● **Task details**
Where a line in the records holds "labels", count it once; return only the final number.

- Opening Delimiter -

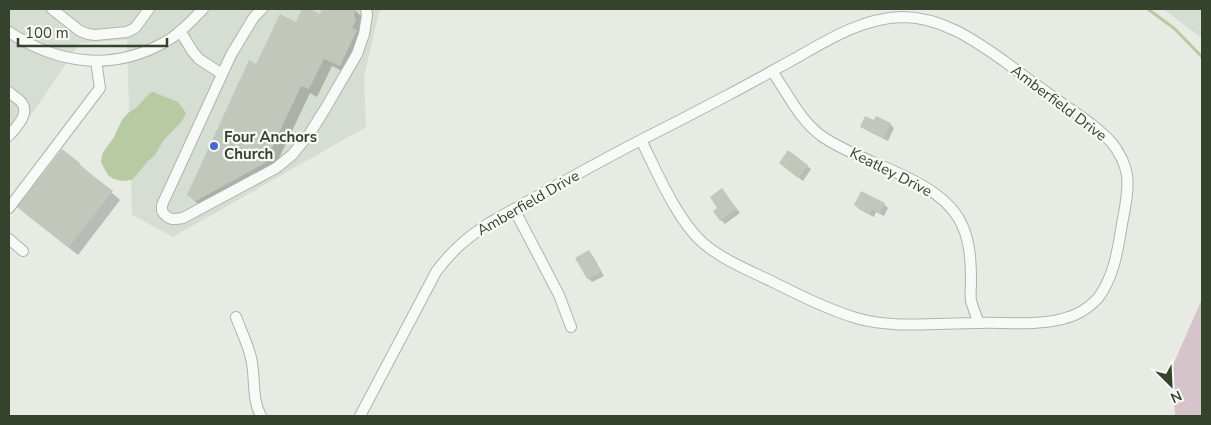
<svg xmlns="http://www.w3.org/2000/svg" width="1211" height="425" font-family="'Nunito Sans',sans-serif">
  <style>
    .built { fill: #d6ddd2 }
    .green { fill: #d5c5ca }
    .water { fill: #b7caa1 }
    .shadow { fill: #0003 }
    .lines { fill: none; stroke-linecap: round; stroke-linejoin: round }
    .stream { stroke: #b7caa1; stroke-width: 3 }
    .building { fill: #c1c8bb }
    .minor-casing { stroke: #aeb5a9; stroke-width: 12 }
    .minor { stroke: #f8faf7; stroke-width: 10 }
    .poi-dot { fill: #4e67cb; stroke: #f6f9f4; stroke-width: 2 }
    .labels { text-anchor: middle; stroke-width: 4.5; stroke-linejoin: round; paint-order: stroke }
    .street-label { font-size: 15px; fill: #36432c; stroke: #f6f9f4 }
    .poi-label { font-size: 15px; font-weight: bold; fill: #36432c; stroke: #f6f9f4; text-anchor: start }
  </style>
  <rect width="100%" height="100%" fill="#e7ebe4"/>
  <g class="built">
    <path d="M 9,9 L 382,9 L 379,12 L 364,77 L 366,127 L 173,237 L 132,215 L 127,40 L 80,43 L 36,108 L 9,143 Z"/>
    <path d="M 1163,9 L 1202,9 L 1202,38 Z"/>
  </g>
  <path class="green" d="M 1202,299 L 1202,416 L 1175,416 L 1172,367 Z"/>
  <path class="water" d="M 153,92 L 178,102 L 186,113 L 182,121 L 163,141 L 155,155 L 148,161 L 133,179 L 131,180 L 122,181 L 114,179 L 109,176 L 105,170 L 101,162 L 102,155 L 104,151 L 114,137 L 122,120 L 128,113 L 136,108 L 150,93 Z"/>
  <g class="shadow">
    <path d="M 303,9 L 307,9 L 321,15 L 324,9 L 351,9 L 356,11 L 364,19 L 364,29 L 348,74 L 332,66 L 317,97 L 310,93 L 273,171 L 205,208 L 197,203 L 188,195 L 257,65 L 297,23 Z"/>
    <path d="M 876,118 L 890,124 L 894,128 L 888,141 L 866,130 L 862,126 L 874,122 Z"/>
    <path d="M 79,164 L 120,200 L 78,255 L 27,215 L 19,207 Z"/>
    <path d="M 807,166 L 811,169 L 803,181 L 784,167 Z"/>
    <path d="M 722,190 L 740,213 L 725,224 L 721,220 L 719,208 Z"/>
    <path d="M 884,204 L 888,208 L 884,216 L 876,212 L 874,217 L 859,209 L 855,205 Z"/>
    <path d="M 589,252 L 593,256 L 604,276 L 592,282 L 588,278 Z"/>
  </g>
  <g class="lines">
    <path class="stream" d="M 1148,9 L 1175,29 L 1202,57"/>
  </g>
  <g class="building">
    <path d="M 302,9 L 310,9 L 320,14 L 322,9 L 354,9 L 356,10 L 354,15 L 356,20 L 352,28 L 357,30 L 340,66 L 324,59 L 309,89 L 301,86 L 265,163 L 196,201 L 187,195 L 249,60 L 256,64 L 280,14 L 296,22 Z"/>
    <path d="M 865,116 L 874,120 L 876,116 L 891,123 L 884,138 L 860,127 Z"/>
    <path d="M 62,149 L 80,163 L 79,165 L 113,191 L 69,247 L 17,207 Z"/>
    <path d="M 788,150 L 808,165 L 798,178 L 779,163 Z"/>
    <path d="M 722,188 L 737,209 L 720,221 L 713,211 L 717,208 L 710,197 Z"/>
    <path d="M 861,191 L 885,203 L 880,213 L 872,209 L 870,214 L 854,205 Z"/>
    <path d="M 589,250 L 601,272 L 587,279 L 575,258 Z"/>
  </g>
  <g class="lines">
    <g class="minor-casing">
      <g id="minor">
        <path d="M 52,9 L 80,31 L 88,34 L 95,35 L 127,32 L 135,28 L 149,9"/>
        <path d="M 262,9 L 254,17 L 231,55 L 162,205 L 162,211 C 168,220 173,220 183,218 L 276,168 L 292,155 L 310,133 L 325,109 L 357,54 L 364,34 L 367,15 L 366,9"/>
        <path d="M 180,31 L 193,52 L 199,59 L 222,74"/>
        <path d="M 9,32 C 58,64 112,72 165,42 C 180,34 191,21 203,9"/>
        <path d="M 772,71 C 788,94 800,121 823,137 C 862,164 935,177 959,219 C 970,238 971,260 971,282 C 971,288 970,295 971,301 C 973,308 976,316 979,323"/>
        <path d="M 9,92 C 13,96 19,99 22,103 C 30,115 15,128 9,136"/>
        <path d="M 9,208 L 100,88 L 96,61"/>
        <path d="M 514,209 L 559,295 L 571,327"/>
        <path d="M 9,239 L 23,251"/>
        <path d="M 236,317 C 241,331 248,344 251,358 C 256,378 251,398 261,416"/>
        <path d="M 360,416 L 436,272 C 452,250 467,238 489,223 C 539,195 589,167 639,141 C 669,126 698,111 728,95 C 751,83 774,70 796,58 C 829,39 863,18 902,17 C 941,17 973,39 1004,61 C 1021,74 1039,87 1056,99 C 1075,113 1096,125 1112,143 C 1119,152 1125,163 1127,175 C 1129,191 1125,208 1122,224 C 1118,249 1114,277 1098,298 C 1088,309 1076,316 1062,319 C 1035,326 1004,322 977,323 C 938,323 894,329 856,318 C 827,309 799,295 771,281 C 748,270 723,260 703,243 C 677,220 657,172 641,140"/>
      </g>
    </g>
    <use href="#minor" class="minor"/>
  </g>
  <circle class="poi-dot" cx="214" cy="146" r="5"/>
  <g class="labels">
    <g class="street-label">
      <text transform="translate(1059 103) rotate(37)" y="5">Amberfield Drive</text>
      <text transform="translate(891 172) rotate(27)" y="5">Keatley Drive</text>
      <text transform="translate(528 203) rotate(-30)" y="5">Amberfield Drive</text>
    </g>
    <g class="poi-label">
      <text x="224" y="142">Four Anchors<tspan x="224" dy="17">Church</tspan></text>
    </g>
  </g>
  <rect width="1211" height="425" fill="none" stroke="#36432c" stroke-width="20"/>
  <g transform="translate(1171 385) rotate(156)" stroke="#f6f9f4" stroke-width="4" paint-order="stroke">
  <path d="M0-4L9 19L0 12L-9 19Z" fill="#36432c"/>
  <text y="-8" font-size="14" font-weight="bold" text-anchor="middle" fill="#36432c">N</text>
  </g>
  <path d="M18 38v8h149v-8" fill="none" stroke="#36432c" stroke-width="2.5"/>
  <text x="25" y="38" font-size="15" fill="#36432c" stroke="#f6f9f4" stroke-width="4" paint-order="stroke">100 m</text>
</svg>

- Closing Delimiter -
- Opening Delimiter -

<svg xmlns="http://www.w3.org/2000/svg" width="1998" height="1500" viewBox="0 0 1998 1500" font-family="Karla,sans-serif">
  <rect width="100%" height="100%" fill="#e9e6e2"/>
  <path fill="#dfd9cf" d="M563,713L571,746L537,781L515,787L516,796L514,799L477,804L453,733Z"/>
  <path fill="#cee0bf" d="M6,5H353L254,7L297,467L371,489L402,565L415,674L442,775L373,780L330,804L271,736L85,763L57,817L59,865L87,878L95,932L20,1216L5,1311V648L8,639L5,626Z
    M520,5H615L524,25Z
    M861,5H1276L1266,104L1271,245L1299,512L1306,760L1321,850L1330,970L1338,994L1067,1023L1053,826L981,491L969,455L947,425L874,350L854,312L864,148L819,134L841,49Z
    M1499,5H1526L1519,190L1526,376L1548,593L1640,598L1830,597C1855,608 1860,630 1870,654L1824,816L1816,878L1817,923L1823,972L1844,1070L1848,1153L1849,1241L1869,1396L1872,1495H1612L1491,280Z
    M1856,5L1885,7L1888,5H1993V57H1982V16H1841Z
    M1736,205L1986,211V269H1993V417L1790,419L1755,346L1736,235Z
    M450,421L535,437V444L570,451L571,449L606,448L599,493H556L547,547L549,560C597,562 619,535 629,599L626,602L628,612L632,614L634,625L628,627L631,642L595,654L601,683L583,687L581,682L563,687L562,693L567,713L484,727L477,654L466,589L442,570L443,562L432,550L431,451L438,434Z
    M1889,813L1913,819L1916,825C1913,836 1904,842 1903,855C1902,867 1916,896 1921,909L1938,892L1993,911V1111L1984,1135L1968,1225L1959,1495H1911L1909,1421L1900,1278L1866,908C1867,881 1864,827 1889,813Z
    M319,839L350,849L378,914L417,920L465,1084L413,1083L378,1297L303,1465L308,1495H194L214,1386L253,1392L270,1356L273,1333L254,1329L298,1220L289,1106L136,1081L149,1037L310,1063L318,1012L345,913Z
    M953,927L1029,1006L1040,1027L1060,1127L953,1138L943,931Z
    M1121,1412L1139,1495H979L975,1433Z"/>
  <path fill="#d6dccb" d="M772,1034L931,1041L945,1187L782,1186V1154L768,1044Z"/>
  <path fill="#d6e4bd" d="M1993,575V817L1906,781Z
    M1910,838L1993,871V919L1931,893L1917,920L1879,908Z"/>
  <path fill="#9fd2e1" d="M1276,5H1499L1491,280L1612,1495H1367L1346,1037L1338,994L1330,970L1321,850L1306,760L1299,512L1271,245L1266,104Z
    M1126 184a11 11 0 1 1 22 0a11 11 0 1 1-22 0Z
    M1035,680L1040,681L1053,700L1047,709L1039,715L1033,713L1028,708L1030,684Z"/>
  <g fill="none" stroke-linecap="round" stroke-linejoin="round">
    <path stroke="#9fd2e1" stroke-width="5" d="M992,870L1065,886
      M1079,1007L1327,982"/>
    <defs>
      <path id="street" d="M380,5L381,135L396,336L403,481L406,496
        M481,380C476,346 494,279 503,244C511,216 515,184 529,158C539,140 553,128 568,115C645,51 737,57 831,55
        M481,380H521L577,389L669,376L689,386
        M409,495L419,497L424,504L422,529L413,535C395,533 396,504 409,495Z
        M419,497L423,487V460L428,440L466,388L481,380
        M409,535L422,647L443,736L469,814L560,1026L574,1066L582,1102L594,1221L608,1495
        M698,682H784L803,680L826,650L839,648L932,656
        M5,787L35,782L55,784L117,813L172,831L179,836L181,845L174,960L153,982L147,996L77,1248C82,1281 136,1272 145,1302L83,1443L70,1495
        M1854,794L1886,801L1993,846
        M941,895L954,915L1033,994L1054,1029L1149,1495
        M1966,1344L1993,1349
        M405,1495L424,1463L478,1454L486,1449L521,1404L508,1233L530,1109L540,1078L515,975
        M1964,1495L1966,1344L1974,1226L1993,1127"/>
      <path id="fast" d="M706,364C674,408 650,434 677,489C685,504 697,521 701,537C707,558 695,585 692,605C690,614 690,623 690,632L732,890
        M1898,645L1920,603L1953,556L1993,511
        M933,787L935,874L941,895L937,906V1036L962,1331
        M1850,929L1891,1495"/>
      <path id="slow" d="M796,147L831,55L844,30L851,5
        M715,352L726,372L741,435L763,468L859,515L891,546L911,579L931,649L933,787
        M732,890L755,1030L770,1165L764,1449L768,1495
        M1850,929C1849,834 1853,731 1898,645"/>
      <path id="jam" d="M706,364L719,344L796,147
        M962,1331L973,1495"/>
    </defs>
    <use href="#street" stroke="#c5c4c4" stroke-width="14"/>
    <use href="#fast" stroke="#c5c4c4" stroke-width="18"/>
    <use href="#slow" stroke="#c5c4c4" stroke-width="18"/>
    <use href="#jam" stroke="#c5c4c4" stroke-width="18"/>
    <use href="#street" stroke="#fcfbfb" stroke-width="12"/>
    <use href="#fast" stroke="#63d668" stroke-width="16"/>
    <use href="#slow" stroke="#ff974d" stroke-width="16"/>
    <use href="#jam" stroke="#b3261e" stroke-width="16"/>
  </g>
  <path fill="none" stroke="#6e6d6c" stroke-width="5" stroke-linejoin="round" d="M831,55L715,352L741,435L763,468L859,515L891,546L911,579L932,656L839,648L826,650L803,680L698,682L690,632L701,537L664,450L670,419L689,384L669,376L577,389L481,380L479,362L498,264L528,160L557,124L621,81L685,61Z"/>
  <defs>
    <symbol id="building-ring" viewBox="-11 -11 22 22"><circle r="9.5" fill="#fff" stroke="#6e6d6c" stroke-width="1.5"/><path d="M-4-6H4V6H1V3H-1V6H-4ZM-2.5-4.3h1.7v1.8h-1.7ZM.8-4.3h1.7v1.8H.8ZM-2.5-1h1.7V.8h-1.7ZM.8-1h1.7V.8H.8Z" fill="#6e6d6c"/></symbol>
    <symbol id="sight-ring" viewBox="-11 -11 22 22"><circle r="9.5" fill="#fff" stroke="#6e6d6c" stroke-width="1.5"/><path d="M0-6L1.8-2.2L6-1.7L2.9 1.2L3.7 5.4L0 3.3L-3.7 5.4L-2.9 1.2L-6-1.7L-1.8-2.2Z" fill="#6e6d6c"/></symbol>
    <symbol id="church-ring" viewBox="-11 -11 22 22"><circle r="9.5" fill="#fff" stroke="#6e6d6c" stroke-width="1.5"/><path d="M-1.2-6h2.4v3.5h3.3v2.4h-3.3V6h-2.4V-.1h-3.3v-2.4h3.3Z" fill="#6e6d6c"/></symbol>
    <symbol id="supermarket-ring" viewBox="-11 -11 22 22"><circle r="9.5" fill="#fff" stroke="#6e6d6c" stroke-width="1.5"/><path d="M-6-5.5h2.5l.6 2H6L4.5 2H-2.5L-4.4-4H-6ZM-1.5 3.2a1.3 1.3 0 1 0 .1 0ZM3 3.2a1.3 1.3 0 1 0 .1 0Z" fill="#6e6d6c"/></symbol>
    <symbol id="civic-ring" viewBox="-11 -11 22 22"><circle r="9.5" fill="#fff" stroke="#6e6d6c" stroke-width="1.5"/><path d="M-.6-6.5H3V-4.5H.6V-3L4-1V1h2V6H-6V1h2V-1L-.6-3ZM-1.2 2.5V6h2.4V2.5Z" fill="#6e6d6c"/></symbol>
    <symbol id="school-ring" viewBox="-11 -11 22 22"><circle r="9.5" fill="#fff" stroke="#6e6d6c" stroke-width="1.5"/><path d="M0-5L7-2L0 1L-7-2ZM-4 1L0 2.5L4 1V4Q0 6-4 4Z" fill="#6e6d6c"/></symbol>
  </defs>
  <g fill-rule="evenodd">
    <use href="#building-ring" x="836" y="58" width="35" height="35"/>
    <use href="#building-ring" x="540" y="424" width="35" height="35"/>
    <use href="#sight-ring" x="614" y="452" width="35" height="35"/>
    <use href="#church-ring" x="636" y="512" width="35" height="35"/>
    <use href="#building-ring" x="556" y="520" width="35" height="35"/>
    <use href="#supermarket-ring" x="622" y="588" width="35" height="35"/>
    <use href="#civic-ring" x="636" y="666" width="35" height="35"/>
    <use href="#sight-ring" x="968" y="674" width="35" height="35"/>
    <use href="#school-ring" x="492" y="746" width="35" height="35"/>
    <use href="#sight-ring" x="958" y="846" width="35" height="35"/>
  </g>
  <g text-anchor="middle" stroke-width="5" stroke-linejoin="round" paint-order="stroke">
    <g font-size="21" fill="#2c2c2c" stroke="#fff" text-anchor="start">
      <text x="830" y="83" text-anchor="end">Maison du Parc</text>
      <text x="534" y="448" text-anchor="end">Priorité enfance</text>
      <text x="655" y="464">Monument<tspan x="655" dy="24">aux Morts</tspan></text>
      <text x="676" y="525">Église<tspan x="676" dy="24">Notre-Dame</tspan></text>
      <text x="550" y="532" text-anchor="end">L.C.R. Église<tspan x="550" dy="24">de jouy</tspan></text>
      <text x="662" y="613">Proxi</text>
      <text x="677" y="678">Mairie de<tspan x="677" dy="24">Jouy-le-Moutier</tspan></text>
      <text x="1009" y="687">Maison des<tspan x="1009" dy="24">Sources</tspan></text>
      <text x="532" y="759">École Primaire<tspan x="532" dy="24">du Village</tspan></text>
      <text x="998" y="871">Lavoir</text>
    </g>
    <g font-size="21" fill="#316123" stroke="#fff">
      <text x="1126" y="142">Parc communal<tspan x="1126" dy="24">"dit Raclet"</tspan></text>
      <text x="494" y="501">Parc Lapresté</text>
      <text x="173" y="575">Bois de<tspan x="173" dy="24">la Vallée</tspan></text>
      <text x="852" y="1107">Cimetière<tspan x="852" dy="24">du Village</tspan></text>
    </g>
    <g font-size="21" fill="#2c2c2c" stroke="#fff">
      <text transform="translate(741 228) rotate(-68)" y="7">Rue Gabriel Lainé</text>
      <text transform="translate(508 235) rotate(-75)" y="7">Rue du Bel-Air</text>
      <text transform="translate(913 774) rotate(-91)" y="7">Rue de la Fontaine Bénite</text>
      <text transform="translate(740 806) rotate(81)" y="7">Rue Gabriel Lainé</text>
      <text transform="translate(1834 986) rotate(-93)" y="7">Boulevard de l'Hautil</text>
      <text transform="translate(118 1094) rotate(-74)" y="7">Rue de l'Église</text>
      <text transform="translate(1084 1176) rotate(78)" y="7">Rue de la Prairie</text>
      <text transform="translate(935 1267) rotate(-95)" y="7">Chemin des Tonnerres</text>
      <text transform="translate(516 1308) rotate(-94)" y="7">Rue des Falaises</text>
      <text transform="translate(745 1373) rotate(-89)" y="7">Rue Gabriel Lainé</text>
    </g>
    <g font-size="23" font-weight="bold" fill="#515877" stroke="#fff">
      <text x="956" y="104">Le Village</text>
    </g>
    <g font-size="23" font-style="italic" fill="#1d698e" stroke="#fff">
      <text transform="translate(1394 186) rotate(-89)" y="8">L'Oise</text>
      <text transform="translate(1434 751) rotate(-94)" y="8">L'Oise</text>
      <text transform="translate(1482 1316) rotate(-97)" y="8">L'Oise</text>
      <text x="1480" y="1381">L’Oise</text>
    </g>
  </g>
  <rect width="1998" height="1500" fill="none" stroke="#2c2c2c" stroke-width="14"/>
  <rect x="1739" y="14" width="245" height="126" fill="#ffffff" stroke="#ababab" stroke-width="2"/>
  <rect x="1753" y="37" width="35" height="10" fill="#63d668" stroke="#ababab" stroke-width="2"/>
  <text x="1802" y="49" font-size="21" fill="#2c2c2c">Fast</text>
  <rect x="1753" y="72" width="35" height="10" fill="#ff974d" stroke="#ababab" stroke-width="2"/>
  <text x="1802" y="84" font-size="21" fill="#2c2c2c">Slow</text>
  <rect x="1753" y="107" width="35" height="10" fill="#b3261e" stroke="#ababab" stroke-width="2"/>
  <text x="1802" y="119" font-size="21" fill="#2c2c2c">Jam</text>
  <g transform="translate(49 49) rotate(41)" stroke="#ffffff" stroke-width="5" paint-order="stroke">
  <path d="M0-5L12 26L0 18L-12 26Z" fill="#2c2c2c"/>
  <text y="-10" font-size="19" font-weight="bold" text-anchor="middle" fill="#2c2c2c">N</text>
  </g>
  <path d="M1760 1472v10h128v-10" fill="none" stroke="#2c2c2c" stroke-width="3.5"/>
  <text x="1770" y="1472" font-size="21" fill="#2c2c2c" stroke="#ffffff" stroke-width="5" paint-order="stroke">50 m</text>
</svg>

- Closing Delimiter -

● **Your response**
2